Tips for Avoiding Tourist Crime

Being a tourist can be pretty daunting. You can’t be sure when you need to be on your guard, or when it’s safe to relax. While some places are known to be more dangerous than others, there’s really no rule book on the countries where you will experience tourist crime, as opposed to the ones where you won’t (bar maybe Canada). In fact, more often than not, the opposite to what one thinks is true!


With this in mind, we thought we would arm you with some precautions and safety tips - so that wherever you are, chances that you will face any threat as a traveller are kept as low as possible.


1 - Counterfeit Currency


As a tourist, it’s unlikely that you will discern a counterfeit note from a real one, as a local could. Counterfeit currency is a crime that occurs in many countries and the places you can receive the notes are manifold, from taxis to shops to markets. The best and surest way to avoid this scam is to exchange all your cash before you go (with ACE-FX!).


2 - Keep Phones Off the Table


While keeping your wallet hidden goes without saying (or should do anyway), we often forget about our phones, particularly as we are now so used to having them on the table while we eat a meal. This provides the perfect opportunity for a thief; so, when out to eat make sure you keep your phone in your pocket.


3 - Keep Your Bag Close


We tend to let things go on holiday - but possessions shouldn’t be one of them! Don’t put your bag on the back of a chair whilst eating; the seat next to you on the bus etc. Keep it with you, preferably on your person, at all times.


4 - Taxi Negotiations


Before you get in a taxi (particularly one from the airport), ensure you know roughly how much should be charged for journeys. This is a classic way that tourists get conned abroad - coming out of the airport all bushy-tailed and fresh-eyed and paying the extortionate prices offered to them by the lurking taxi operators. These days, the whole thing can be avoided by taxi Apps such as Uber. In general, I will use an App when I first arrive as the last thing one wants getting off a plane is to begin haggling a taxi fare. But I don’t only use Apps - this is the local taxi operators income and it is unfair to only spend money on corporations like Uber. Just make sure you’re armed with wits and some currency knowledge!

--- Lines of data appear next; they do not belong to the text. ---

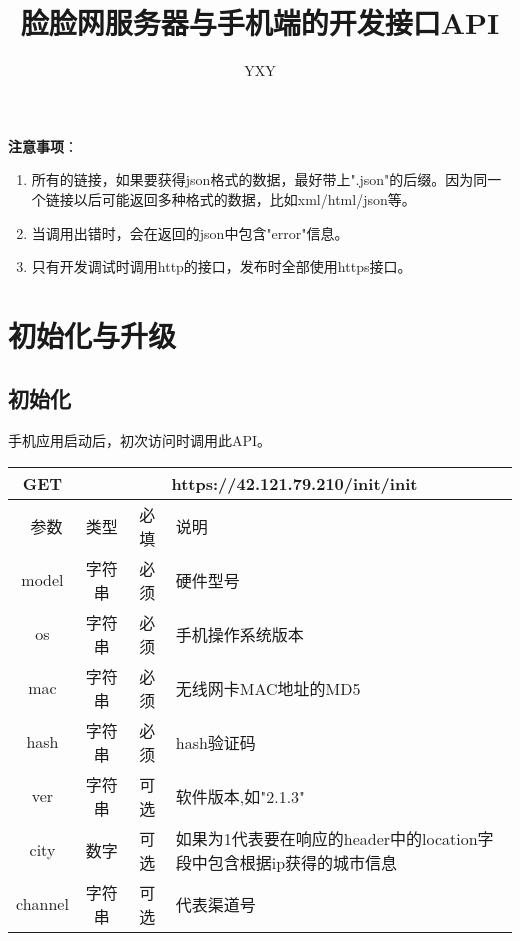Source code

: \documentclass[cs4size]{ctexartutf8}
\author{YXY}
\title{脸脸网服务器与手机端的开发接口API}
\begin{document}
 
\maketitle
\tableofcontents

\newpage

\textbf{注意事项}：
\begin{enumerate}
\item 所有的链接，如果要获得json格式的数据，最好带上".json"的后缀。因为同一个链接以后可能返回多种格式的数据，比如xml/html/json等。
\item 当调用出错时，会在返回的json中包含"error"信息。
\item 只有开发调试时调用http的接口，发布时全部使用https接口。
\end{enumerate}

\newpage

\section{初始化与升级}
\subsection{初始化}

手机应用启动后，初次访问时调用此API。
\begin{table}[H]
   \begin{center}
\begin{tabular}{|c|c|c|p{12cm}|}
\hline
GET & \multicolumn{3}{|c|}{https://42.121.79.210/init/init} \\
\hline\hline
 \  参数  & 类型 & 必填 &  说明  \\
 \hline
 model  & 字符串 & 必须 &  硬件型号\\
\hline
 os  & 字符串 & 必须 &  手机操作系统版本\\
 \hline
 mac  & 字符串 & 必须 &  无线网卡MAC地址的MD5\\
 \hline
 hash  & 字符串 & 必须 &  hash验证码\\
  \hline
 ver  & 字符串 & 可选 &  软件版本,如"2.1.3"\\
  \hline
 city  & 数字 & 可选 &  如果为1代表要在响应的header中的location字段中包含根据ip获得的城市信息\\ 
\hline
 channel  & 字符串 & 可选 &  代表渠道号\\
\hline
\end{tabular}
   \end{center}
\end{table}
\end{document}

5 - Use Safe Travel Methods


E.g. not public transport. Personally, I love going on public transport in different countries - it’s a chance to gain an insight into the real life of the people and the place. But if you’re more wary, or going to a place that’s known as more dangerous, only travel by safe means - reputable taxi companies, hired cars etc.


6 - Money, money, money


First rule: don’t keep your money in one place! This is a rookie-error; if you do get robbed, it’s all gone. Spread your money between bags/your money belt/different locations in your luggage. If you’re really worried, bring one of the flat money belts that can be worn underneath trousers for total money invisibility! Additionally, bring a few different methods of payment with you.


7 - Get Organised


Arrive armed in knowledge (including our all-essential tips). Research where you are going - if there are bugs, bring spray; political strife, avoid the particular locations etc. Take all necessary documents, and photocopies of important ones such as your passport.


8 - Bring Stuff You Don’t Care About


Your favourite watch? New trainers? Necklace you got for your birthday? Leave them at home! Flaunting your wealth or the things you possess is a sure way to catch the wrong kind of attention. Bring things you don’t care about, and don’t wear flashy gear; as they say, better safe than sorry.


9 - Keep Your Wits About You


A lot of travel safety is simply common sense and remaining aware of your surroundings. Alone? Don’t walk home at night. Avoid empty streets. Stay near lights and people. Stick to tourist circuits with other tourists. If you are assailed by a robber, give them your wallet or whatever else it is they are asking for; don’t try to argue. Do not travel to unknown places on your own. If drinking, ensure you are with a group you can rely on. You got this!



A lot of the time, a place is not actually as dangerous as it is made out to be by websites and the media. Frankly, it’s hard to know for sure until you actually take the trip. For instance, Morocco: most assume this is one of the more dangerous places to travel to, and there are many preconceptions surrounding the country. However, whilst travelling there for six weeks, I experienced no safety threats at all (other than some rather aggressive haggling) and Morocco has a specific tourist police designed to look after tourists. So don’t believe everything you hear! (Except maybe this).